Maria do Mar Durão - 1º POST - "Do Rule of Law à especialização dos Tribunais - a evolução do modelo anglo-saxónico"
Maria do Mar Durão L.
140124034 - T2
20.03.2026
Na sequência do 1º debate realizado, sobre o sistema britânico e o sistema francês, escrevo este artigo.
Do Rule of Law à especialização dos Tribunais - a evolução do modelo anglo-saxónico:
O sistema anglo-saxónico, desenvolvido principalmente no Reino Unido, constitui um modelo clássico de organização do Direito Administrativo assente numa ideia central: a submissão da Administração ao direito comum e ao controlo dos tribunais independentes. Ao contrário do modelo francês, em que a própria Administração julgava os seus atos, o sistema britânico afirma uma separação clara entre a função administrativa e judicial.

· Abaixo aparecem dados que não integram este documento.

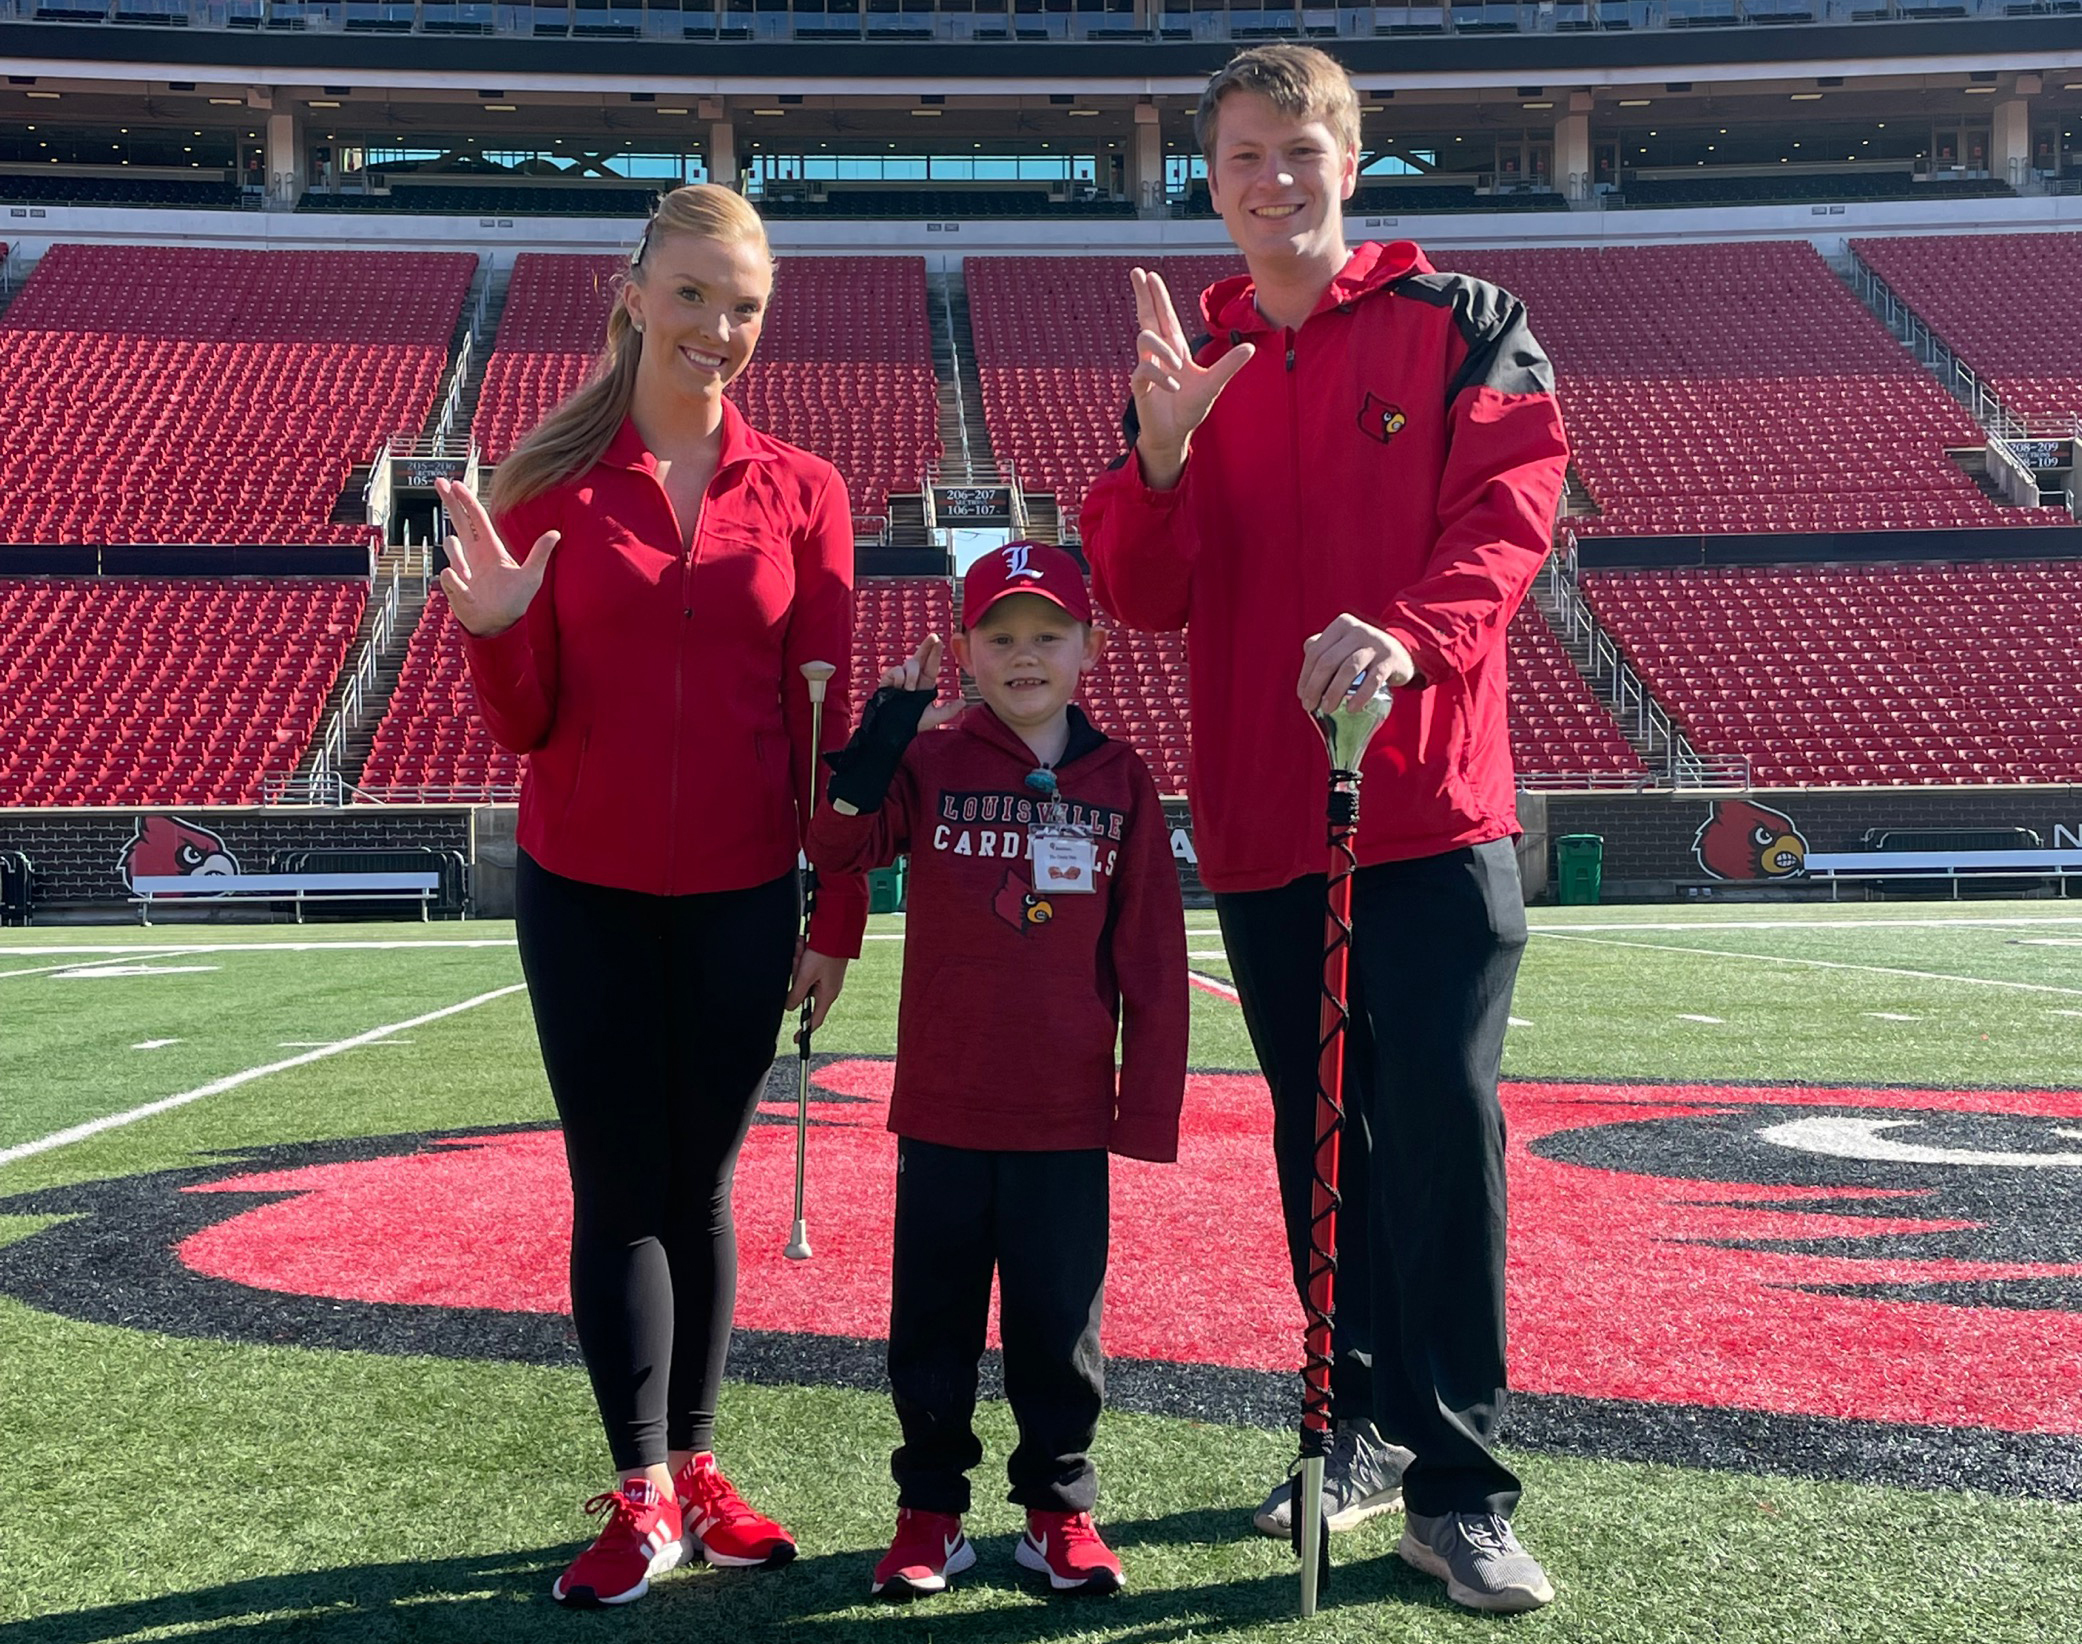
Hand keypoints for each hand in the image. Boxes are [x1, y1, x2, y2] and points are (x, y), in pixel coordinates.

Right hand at [435, 476, 559, 637]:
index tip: (455, 483)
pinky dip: (457, 583)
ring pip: (450, 546)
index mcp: (491, 548)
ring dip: (458, 557)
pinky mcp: (453, 583)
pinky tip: (469, 594)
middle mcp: (474, 554)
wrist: (499, 625)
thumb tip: (556, 534)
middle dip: (449, 501)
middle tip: (438, 481)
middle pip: (458, 520)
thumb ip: (540, 554)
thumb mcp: (531, 576)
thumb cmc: (515, 601)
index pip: (476, 518)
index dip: (466, 500)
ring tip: (470, 577)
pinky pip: (448, 575)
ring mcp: (462, 567)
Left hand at [786, 945, 847, 1037]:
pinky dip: (802, 958)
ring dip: (799, 965)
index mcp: (827, 996)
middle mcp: (828, 990)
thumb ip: (796, 994)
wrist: (837, 933)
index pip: (815, 1020)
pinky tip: (804, 948)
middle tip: (798, 961)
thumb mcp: (805, 975)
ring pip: (803, 979)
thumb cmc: (824, 954)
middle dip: (797, 977)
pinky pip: (806, 969)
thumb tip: (789, 1008)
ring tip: (802, 951)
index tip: (796, 1038)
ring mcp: (826, 979)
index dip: (805, 1030)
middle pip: (803, 993)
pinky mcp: (823, 969)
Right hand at [879, 634, 961, 731]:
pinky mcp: (888, 679)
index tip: (940, 642)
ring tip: (910, 690)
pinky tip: (898, 688)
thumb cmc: (912, 723)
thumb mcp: (934, 717)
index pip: (932, 664)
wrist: (892, 728)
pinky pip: (897, 670)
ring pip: (910, 664)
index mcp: (925, 683)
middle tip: (933, 636)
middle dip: (927, 645)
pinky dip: (900, 678)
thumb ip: (949, 710)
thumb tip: (964, 701)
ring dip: (912, 675)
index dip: (935, 653)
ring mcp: (901, 677)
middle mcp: (914, 677)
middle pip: (921, 656)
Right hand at [1129, 266, 1254, 489]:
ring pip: (1145, 340)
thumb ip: (1229, 365)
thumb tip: (1250, 346)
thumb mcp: (1214, 384)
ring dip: (1163, 351)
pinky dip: (1161, 377)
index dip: (1158, 296)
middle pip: (1147, 316)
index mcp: (1175, 348)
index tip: (1150, 274)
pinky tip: (1173, 387)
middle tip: (1137, 271)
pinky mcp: (1140, 385)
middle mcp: (1158, 354)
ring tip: (1177, 369)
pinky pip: (1144, 370)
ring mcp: (1147, 367)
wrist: (1175, 434)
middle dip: (1143, 295)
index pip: (1164, 316)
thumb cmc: (1190, 407)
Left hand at [1298, 614, 1418, 715]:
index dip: (1305, 675)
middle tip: (1310, 706)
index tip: (1302, 696)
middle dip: (1315, 687)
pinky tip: (1351, 708)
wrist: (1402, 652)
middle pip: (1328, 661)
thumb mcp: (1343, 644)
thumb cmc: (1364, 651)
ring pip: (1348, 669)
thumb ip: (1323, 648)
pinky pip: (1372, 680)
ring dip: (1334, 692)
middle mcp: (1357, 631)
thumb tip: (1305, 667)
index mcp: (1341, 625)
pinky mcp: (1389, 659)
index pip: (1316, 651)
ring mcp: (1375, 644)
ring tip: (1327, 709)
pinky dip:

Uma das principais características deste sistema é precisamente o respeito pelo princípio da separação de poderes. A Administração Pública não pode julgar os seus próprios atos - essa função pertence aos tribunais comuns, garantindo maior imparcialidade e evitando de certa maneira a objetificação do cidadão. Este modelo inglês reforça a posição do cidadão, que pode recorrer diretamente aos tribunais contra decisões administrativas. Tal como o Professor Vasco Pereira da Silva mencionou nas aulas, nesta ótica, o cidadão não era utilizado como um objeto da administração, mas sim como um membro ativo da sociedade.
Outro aspeto fundamental é a igualdade jurídica entre o Estado e particulares. No modelo anglo-saxónico, a Administração não dispõe, em princípio, de privilégios especiais: está sujeita ao mesmo direito que os cidadãos. Esta lógica contribui para uma maior proteção contra abusos de poder, colocando todos sob o mesmo quadro legal.
É neste contexto que se destaca a doutrina de A.V. Dicey, um dos mais importantes teóricos do sistema britânico. Dicey considerava o sistema anglo-saxónico (baseado na Common Law) o modelo superior de garantia das liberdades individuais, opondo-o ao sistema continental. Neste sentido, formulou o princípio do Rule of Law, assente essencialmente na supremacia da Lei, na igualdade perante a Lei e na proteção dos cidadãos. Na lógica de Dicey ninguém deveria estar acima da Lei e os direitos dos cidadãos são garantidos pelos tribunais.
Para Dicey, a grande virtude do sistema britânico residia precisamente na ausência de um direito administrativo autónomo e de tribunais especiais, pois isso evitava privilégios da Administração e assegurava um controlo mais rigoroso pelos tribunais comuns.
Contudo, a sua visão não ficou isenta de críticas. O autor foi acusado de reduzir o Direito Administrativo à existência de tribunais administrativos, ignorando que, mesmo no Reino Unido, já existiam normas que conferiam poderes especiais à Administração. Com a evolução do Estado, especialmente a partir do final do séc. XIX, o sistema britânico passou também a desenvolver mecanismos administrativos próprios, aproximando-se, em certa medida, do modelo continental.
Ainda, uma das críticas que se fazia ao sistema francês foi adoptada pelo sistema britânico - a especialização dos tribunais - no sentido em que permite maior técnica, rapidez no desenvolvimento dos processos e melhor organização, acaba por ser uma vantagem.
Deste modo, concluo que, apesar das suas diferenças, os dois sistemas acabam por se completar em diferentes níveis.